The group tasked with overhauling Georgia’s tax system meets Wednesday in Atlanta. Its recommendations will be ready in a few weeks.

Make Georgia’s tax code stimulate business growth—is the charge of the Special Council on Tax Reform and Fairness.

Although its final recommendations won’t come until mid-December, they’ll probably uphold Georgia’s tax credits.

A. D. Frazier chairs the council. "They’re a fact of life. All other states competing with us brutally for new jobs and new business have some special tax credit, some exemptions, deal or deals they’re willing to offer companies," says Frazier, "so we can not not."

Also, likely to remain untouched… inputs on manufacturing and farming. Right now raw materials and feed aren’t taxed. Frazier says it will probably stay that way.

As far as a state grocery tax? Governor-elect Nathan Deal said he wouldn’t support it while campaigning so it could be off-limits too.

And taxing services like hair cuts and car repairs… that’s still up for consideration, says Frazier.

The tax council finished its tour of the state to hear concerns from people and businesses. Frazier says the most resounding complaint was against local taxes, property taxes in particular. Though local collections aren’t under the council’s purview, Frazier points out that’s where the biggest tax burden lies.
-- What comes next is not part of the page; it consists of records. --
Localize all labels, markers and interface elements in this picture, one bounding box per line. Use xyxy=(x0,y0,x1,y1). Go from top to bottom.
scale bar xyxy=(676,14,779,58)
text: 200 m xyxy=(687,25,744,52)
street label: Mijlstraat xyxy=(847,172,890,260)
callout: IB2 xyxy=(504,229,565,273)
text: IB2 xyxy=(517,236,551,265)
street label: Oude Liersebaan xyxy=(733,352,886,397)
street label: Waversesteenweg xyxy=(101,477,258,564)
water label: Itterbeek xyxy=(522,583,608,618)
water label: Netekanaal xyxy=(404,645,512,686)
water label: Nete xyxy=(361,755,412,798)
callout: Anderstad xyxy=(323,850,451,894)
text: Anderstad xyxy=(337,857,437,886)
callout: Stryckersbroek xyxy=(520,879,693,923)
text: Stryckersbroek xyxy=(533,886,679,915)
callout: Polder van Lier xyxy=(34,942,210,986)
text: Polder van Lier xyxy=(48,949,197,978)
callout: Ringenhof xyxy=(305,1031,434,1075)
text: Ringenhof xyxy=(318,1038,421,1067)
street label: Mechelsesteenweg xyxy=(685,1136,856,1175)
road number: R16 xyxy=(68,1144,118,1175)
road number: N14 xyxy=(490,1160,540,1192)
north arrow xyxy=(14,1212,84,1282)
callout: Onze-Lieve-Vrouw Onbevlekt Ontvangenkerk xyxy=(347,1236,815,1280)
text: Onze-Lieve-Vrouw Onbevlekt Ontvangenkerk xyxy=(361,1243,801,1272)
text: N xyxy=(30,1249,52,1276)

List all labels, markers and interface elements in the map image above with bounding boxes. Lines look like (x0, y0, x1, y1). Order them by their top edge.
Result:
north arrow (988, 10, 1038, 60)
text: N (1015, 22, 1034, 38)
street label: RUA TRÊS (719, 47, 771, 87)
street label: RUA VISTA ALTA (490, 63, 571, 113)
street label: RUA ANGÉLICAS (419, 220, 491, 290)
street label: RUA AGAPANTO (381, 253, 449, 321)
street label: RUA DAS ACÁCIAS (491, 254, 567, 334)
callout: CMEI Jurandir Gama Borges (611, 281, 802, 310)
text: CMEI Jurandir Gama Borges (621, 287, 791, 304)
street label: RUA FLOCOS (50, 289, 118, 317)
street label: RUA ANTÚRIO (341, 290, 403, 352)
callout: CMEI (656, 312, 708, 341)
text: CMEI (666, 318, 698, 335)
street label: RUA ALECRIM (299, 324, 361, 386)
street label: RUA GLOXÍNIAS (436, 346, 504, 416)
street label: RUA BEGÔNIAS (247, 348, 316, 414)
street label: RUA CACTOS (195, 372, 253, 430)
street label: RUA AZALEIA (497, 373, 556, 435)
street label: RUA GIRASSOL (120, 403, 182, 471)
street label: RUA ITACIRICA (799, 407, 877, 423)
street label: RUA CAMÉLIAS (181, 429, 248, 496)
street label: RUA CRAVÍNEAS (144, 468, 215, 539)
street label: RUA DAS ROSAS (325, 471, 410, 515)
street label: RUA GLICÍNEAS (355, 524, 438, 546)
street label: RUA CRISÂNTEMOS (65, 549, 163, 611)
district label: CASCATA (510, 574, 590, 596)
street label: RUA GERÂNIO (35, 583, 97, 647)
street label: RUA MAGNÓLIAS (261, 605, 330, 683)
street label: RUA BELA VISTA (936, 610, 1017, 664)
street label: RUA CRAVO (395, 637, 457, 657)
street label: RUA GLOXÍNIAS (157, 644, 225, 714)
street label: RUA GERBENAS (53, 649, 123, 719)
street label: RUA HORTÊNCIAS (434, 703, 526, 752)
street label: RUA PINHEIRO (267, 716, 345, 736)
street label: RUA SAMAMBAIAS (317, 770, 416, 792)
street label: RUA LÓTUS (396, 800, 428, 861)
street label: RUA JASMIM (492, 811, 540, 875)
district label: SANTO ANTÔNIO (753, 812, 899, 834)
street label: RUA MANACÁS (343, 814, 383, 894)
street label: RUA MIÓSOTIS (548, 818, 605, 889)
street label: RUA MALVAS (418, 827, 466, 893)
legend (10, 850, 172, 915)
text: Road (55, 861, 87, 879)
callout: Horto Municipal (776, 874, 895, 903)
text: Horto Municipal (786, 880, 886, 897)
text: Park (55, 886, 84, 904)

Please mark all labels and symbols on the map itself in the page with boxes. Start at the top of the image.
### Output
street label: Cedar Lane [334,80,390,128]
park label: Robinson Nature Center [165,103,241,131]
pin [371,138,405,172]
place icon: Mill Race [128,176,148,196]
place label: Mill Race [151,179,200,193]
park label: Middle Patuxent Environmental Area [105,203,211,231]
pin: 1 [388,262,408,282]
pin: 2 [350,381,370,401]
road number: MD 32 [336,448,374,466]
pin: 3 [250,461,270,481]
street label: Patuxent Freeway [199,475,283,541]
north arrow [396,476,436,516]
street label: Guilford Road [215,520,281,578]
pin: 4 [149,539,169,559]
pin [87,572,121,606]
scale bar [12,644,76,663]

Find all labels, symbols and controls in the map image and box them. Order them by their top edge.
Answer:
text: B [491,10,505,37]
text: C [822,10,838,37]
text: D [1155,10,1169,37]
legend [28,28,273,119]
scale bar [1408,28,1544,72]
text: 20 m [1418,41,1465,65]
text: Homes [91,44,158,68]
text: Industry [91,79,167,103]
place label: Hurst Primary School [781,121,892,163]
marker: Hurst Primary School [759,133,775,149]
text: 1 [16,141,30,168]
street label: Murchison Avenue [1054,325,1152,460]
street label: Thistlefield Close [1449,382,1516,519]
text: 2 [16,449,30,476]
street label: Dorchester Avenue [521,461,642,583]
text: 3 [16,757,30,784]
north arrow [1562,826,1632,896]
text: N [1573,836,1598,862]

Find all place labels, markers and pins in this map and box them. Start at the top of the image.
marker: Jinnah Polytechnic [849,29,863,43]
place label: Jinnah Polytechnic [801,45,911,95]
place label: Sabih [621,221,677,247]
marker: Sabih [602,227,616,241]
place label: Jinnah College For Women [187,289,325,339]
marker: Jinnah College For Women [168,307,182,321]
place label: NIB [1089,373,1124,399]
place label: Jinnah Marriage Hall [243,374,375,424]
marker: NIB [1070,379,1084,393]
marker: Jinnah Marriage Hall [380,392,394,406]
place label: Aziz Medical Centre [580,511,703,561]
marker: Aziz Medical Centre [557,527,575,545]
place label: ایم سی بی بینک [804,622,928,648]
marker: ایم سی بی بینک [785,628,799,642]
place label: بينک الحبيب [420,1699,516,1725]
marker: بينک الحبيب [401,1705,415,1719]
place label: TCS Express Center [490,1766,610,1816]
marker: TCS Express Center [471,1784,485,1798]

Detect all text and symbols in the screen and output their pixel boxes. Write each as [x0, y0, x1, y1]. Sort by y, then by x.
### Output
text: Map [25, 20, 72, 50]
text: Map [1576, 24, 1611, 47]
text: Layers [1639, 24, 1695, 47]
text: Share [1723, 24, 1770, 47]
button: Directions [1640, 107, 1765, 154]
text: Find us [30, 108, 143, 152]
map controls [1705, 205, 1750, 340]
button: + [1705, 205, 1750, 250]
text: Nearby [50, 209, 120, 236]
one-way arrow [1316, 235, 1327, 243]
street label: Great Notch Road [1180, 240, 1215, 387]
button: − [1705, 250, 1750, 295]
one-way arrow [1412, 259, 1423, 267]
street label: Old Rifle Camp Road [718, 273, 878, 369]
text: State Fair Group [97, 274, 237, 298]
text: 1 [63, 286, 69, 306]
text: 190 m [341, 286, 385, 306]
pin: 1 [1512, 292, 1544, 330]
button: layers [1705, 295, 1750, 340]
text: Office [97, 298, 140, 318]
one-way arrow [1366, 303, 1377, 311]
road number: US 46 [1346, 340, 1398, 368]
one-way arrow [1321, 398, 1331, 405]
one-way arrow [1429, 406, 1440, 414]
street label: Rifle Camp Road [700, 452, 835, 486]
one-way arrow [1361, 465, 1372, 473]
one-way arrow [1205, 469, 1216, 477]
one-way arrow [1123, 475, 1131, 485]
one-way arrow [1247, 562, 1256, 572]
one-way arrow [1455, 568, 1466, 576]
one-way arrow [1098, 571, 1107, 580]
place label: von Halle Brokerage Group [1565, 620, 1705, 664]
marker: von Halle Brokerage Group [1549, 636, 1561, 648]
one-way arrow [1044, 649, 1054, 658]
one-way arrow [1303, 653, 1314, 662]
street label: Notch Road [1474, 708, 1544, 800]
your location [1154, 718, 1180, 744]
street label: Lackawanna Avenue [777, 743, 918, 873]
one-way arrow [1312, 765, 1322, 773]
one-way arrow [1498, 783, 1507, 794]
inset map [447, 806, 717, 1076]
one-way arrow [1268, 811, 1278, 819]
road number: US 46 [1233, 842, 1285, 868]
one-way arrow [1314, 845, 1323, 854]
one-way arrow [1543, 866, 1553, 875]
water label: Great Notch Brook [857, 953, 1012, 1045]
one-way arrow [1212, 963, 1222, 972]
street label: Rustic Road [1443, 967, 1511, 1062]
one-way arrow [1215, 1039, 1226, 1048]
"Georgia ranks 48 in per capital tax revenue in Georgia. Georgia state tax. 48 that’s low. We rank 22nd in local taxes," says Frazier. "So we’re above the median in local taxes collected."

Frazier says in some cases, the inventory tax on businesses makes up a large portion of the local digest. He says the council will hear from experts Wednesday on how inventory taxes in neighboring states compare with Georgia.